6. Do you like to watch TV in bed? Read in bed? Does having someone watching TV or reading in bed
keep you from sleeping? Do you have objections on other grounds to TV or books in bed? How will you
find a compromise?
Exercise G
1. What kind of financial arrangements do you think would work best for you and your partner? All joint
accounts? Separate accounts? Joint and separate accounts? If you’re using some variant on separate
accounts, will you each pay a proportional share of joint expenses? An equal share? Pool everything,
but each get spending money to put into individual accounts? How will you allocate “mad money”?
Equally or proportional? How do you feel about the options that aren’t your first choice?
2. Do you agree that financial commitments (debt) made prior to this marriage must be honored?
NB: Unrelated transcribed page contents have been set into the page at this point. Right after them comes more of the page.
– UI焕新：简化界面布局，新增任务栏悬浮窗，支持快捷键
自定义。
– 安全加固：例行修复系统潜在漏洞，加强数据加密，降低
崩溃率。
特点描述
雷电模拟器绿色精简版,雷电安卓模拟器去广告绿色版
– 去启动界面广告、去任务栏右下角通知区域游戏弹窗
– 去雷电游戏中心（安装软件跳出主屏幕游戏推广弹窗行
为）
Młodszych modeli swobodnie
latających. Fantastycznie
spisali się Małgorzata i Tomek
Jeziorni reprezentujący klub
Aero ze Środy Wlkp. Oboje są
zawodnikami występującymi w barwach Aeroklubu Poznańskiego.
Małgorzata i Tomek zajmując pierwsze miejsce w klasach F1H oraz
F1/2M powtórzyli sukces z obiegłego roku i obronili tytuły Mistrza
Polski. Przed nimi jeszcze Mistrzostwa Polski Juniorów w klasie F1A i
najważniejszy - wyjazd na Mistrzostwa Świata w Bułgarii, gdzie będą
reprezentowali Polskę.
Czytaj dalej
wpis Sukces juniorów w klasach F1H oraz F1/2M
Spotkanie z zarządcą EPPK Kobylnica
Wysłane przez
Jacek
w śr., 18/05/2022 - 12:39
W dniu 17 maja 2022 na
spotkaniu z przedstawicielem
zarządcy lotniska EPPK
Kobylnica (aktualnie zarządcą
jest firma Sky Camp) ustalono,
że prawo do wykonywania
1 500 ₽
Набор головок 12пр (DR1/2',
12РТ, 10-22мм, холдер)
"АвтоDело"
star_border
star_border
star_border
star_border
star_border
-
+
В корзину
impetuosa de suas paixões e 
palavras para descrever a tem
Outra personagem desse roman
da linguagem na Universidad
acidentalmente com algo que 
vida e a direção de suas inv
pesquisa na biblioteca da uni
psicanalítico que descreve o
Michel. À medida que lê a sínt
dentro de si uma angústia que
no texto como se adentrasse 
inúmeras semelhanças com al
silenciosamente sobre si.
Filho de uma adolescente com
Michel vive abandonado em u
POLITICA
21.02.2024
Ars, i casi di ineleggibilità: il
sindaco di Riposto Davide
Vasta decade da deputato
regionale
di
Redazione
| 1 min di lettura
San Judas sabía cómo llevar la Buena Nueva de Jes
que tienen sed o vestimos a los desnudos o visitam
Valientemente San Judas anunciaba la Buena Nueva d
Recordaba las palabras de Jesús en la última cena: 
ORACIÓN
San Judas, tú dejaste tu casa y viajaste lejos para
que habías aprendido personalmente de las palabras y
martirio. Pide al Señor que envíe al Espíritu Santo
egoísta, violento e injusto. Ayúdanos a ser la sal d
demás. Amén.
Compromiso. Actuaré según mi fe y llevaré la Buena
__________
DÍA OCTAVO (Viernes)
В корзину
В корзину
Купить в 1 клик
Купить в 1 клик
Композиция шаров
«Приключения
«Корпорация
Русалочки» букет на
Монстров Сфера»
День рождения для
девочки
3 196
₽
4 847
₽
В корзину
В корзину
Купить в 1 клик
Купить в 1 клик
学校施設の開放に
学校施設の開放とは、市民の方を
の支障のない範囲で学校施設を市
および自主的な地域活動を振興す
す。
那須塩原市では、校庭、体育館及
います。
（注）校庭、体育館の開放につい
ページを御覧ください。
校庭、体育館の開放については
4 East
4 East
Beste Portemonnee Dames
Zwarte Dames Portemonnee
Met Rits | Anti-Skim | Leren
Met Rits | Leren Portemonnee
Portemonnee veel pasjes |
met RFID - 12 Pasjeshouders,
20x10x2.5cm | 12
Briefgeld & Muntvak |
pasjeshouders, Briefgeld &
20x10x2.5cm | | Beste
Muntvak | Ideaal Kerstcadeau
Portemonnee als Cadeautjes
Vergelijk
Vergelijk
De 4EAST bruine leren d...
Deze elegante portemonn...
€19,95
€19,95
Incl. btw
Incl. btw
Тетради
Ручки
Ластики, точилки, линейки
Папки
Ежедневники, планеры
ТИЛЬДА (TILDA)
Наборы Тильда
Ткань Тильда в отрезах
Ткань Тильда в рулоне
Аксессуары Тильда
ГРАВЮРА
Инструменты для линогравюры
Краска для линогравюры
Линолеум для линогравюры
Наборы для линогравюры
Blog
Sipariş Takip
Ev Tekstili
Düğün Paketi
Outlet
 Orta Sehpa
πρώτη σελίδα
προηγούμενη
3. Do you agree that you will do everything you can to contribute whatever support is needed to meet
your prior commitments and current and future financial responsibilities? (This may mean you both
work more than one job to pay off old bills, and not taking on new debts, including having children,
in the meantime!)
4. Will you agree to set up a workable budget and stick to it?
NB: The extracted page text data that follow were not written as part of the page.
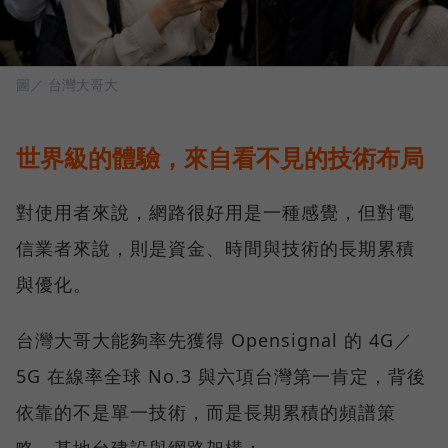
圖／ 台灣大哥大
世界級的體驗，來自看不見的技術布局
對使用者來說，網路很好用是一種感覺，但對電
信業者來說，則是資金、時間與技術的長期累積
與優化。
台灣大哥大能夠率先獲得 Opensignal 的 4G／
5G 在線率全球 No.3 與六項台灣第一肯定，背後
依靠的不是單一技術，而是長期累積的頻譜策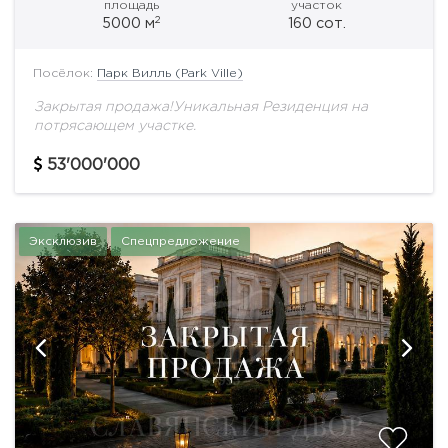
площадь
участок
2
5000 м
160 сот.
Посёлок:
Парк Вилль (Park Ville)
Закрытая продажа!Уникальная Резиденция на
потрясающем участке.
53'000'000
Эксклюзив
Спецпредложение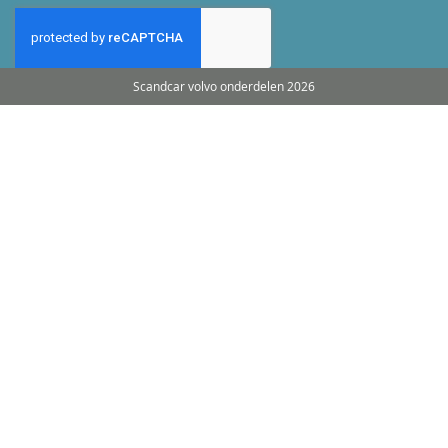
Scandcar volvo onderdelen 2026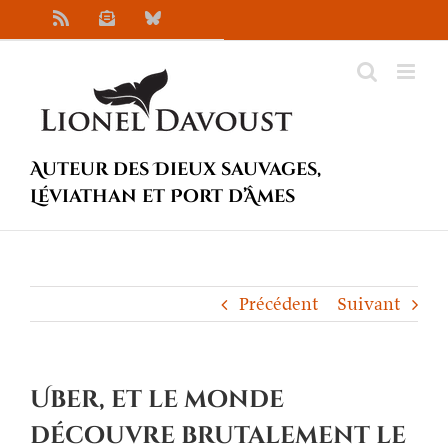
Passer
Rss
Newsletter
Bluesky
au
contenu
Auteur des Dieux sauvages,
Léviathan et Port d’Âmes
Précédent
Suivant
Uber, et le monde
découvre brutalement le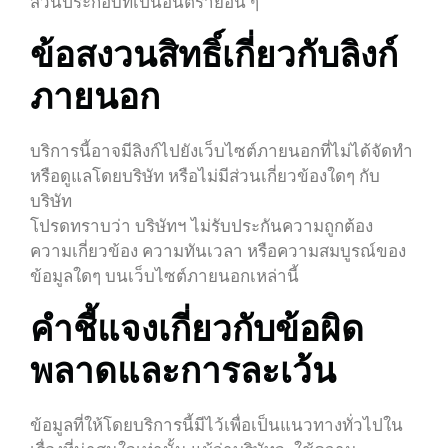
ส่วนประกอบที่เป็นอันตรายอื่น ๆ
ข้อสงวนสิทธิ์เกี่ยวกับลิงก์
ภายนอก
บริการนี้อาจมีลิงก์ไปยังเว็บไซต์ภายนอกที่ไม่ได้จัดทำ
หรือดูแลโดยบริษัท หรือไม่มีส่วนเกี่ยวข้องใดๆ กับ
บริษัท
โปรดทราบว่า บริษัทฯ ไม่รับประกันความถูกต้อง
ความเกี่ยวข้อง ความทันเวลา หรือความสมบูรณ์ของ
ข้อมูลใดๆ บนเว็บไซต์ภายนอกเหล่านี้
คำชี้แจงเกี่ยวกับข้อผิด
พลาดและการละเว้น
ข้อมูลที่ให้โดยบริการนี้มีไว้เพื่อเป็นแนวทางทั่วไปใน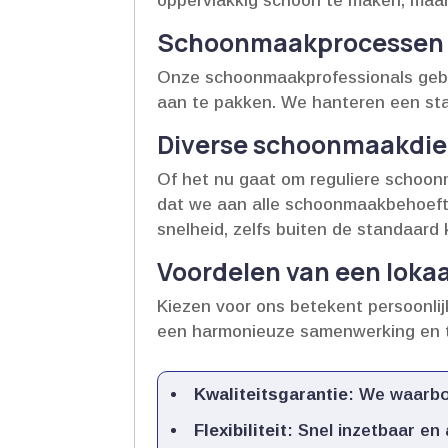
oppervlakkig schoon te maken, maar 
Schoonmaakprocessen d
Onze schoonmaakprofessionals gebr
aan te pakken.​ We hanteren een sta
Diverse schoonmaakdien
Of het nu gaat om reguliere schoonma
dat we aan alle schoonmaakbehoeften
snelheid, zelfs buiten de standaard k
Voordelen van een loka
Kiezen voor ons betekent persoonlij
een harmonieuze samenwerking en t
Kwaliteitsgarantie
: We waarbo
Flexibiliteit
: Snel inzetbaar e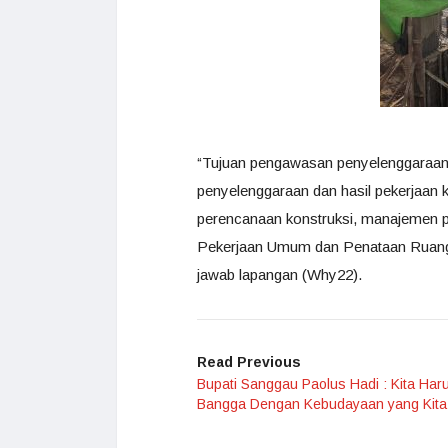
“Tujuan pengawasan penyelenggaraan s
penyelenggaraan dan hasil pekerjaan ko
perencanaan konstruksi, manajemen pe
Pekerjaan Umum dan Penataan Ruang
jawab lapangan (Why22).
Read Previous
Bupati Sanggau Paolus Hadi : Kita Har
Bangga Dengan Kebudayaan yang Kita M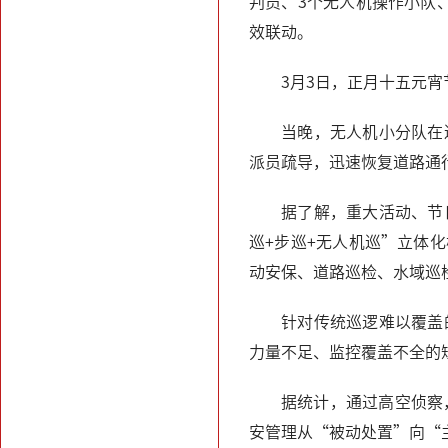
判员、3个无人机操作小队
效联动。
3月3日，正月十五元宵
当晚，无人机小分队在
派员疏导，迅速恢复道路通
据了解，重大活动、节
巡+步巡+无人机巡”立体
动安保、道路巡检、水域巡
针对传统巡逻难以覆盖
力量不足、监控覆盖不全的
据统计，通过高空侦察
安管理从“被动处置”向“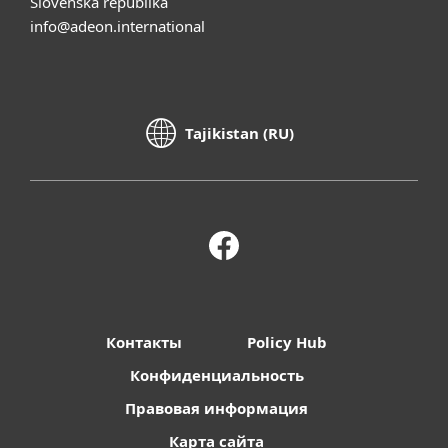
Slovenská republika
info@adeon.international
Tajikistan (RU)
Контакты
Policy Hub
Конфиденциальность
Правовая информация
Карта сайта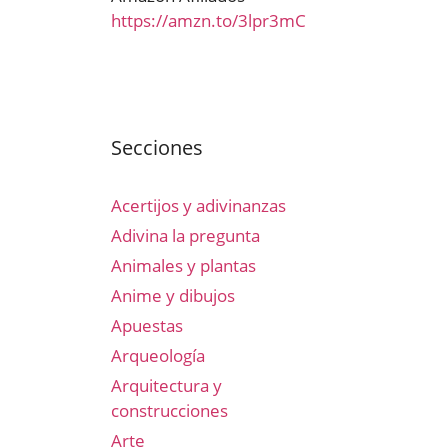
https://amzn.to/3lpr3mC
Secciones
Acertijos y adivinanzas
Adivina la pregunta
Animales y plantas
Anime y dibujos
Apuestas
Arqueología
Arquitectura y
construcciones
Arte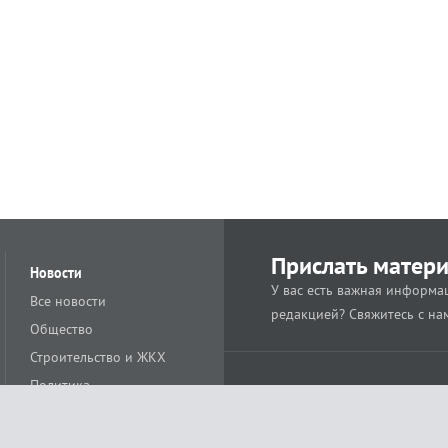
Прислать матер
Новости
У вас есть важная информац
Все новости
редакцией? Свяжитесь с на
Общество
Строительство и ЖКХ
Политика
Происшествия
Спорт
Расс
18+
5. As soon as old bills are taken care of, will you work together to build a bank account and start a retirement
fund so that you can protect your family in times of need?
6. Can each of you agree not to take on debt without the knowledge and agreement of the other partner?
In what amounts? Anything over $100? $250?
7. How much do you expect to spend on your relatives as gifts?
8. Is it important to you to save for your children’s college education? To save enough to pay for all of it?
Is it more important to save for their education than to buy them nice clothes in elementary school?
9. How about saving for retirement?
Exercise H
1. Under what conditions would you consider divorce? (If he/she converts to a religion you disagree with?
If he/she has an affair? If he/she loses his/her sex drive? If he/she stops taking care of his/her body?
What does it mean to “stop taking care of his/her body”? If he/she won’t help out with the household
chores or caring for the children?) What can you do to prevent that from happening?
2. Do you agree that marriage is a sacred, lifelong commitment to each other and to God?
3. In your opinion, what is “abuse”? Has anyone ever accused you of being abusive? Do you think you are
ever abusive? If yes, why? Name three better ways to respond.
4. Will you commit to getting marital counseling before getting a divorce?
5. Do you take care of your personal health—not abuse alcohol or drugs, visit your doctor at least once a
year, and so on? Will you commit to this?
6. Can you envision “growing old” and sharing a life and family with this person? Does this appeal to you?
Exercise I
1. How much private time/space do you need? What kind of private time do you need? Are there any of
your belongings that you don’t want your partner to disturb?
2. What do you expect your evenings and weekends to be like after you are married? Is that okay with
both of you? How often do you expect to go out together? Alone? With friends?
3. What do you like to do with your partner?
4. Where do you want to go/what do you want to do on vacation? How frequently do you want to go?
For how long? Are you a three-day weekend person or a two-week vacation person?
5. When you get together with other people as a couple, do you feel that your partner treats you well in
public? How do you wish you were treated differently?
6. Do you have a lot of common friends? Do you think it’s okay for couples to argue in public,
or should they only argue in private? Is it okay to argue about some things publicly, but not others?
If so, which things? Is it okay to disagree, but not to argue?
7. How often do you like to go to parties? What kind of parties do you like to go to? Is it okay for you to
attend parties alone?
8. Do you like to host your own parties? What kind? How often? What are your entertaining expectations
after you are married?
9. How about hosting more casual get-togethers? How often do you expect to do these things?